**TASK INSTRUCTIONS:** Reproduce the entries below word for word, from the line containing "Find all instances" through the end of the entries, with both ends included. Leave the pictures out of your answer.

**GIVEN DATA:**
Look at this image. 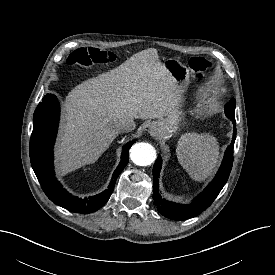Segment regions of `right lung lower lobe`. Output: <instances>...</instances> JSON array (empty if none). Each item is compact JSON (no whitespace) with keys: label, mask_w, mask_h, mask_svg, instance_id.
<instances>
[{"label":"right lung lower lobe","mask_w":275,"mask_h":275,"mask_svg":"<svg viewBox=\"0 0 275 275\" xmlns=\"http://www.w3.org/2000/svg\"><path fill=\"white\" fill-rule=\"evenodd\" d=\"M58 121L59 103L54 95L47 94L37 106L33 116V132L29 146L32 168L43 191L55 204L77 213L88 214L97 211L109 200L119 174L128 163L129 148L134 141L124 146L121 161L113 173L108 188L86 199L77 198L63 189L54 174L53 146Z\"/></svg>","instance_id":"right-lung-lower-lobe-1"}]
</instances>
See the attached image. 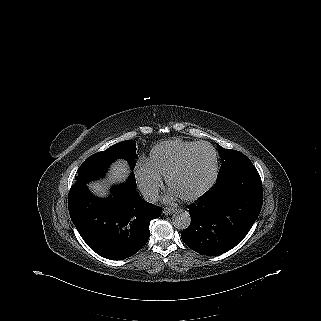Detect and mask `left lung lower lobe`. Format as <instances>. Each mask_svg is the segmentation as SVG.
I'll list each match as a JSON object with an SVG mask.
<instances>
[{"label":"left lung lower lobe","instance_id":"obj_1","mask_svg":"<svg viewBox=\"0 0 321 321\" xmlns=\"http://www.w3.org/2000/svg\"><path fill=\"white\" fill-rule=\"evenodd\" d=\"M262 202V182L254 165L233 166L218 175L211 190L189 207L191 223L181 238L199 254H223L248 234Z\"/></svg>","mask_w":321,"mask_h":321}]
</instances>
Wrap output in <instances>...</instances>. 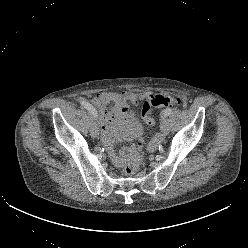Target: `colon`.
Wrapping results in <instances>:
<instances>
[{"label":"colon","instance_id":"obj_1","mask_svg":"<svg viewBox=\"0 0 248 248\" xmlns=\"http://www.w3.org/2000/svg\"><path fill=\"white\" fill-rule=\"evenodd\" d=\"M159 106H185V101L181 98H174L170 96L165 95H152L148 97L142 108V118L144 122L148 125H152L155 122L154 116H153V108L159 107ZM140 166V158L135 157L128 161L124 168V173L128 176L134 175L138 170Z\"/></svg>","mask_w":248,"mask_h":248}]
</instances>
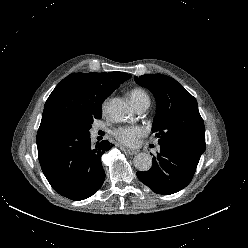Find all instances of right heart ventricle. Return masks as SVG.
Wrapping results in <instances>:
<instances>
[{"mask_svg":"<svg viewBox=\"0 0 248 248\" xmlns=\"http://www.w3.org/2000/svg\"><path fill=\"white\" fill-rule=\"evenodd\" d=\"M130 97L134 104H137L138 102L143 101V100L150 101V98L147 92L143 90L142 88H138V87L130 91Z\"/></svg>","mask_w":248,"mask_h":248,"instance_id":"e07e8e85","label":"right heart ventricle"}]
</instances>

**WRITTEN SOLUTION:**
Find all instances of right heart ventricle. Return masks as SVG.
Wrapping results in <instances>:
<instances>
[{"mask_svg":"<svg viewBox=\"0 0 248 248\" xmlns=\"http://www.w3.org/2000/svg\"><path fill=\"white\" fill-rule=\"evenodd\" d=\"M130 97L134 104H137L138 102L143 101V100L150 101V98L147 92L143 90L142 88H138V87L130 91Z\"/></svg>","mask_w":248,"mask_h":248,"instance_id":"e07e8e85","label":"right heart ventricle"}]
</instances>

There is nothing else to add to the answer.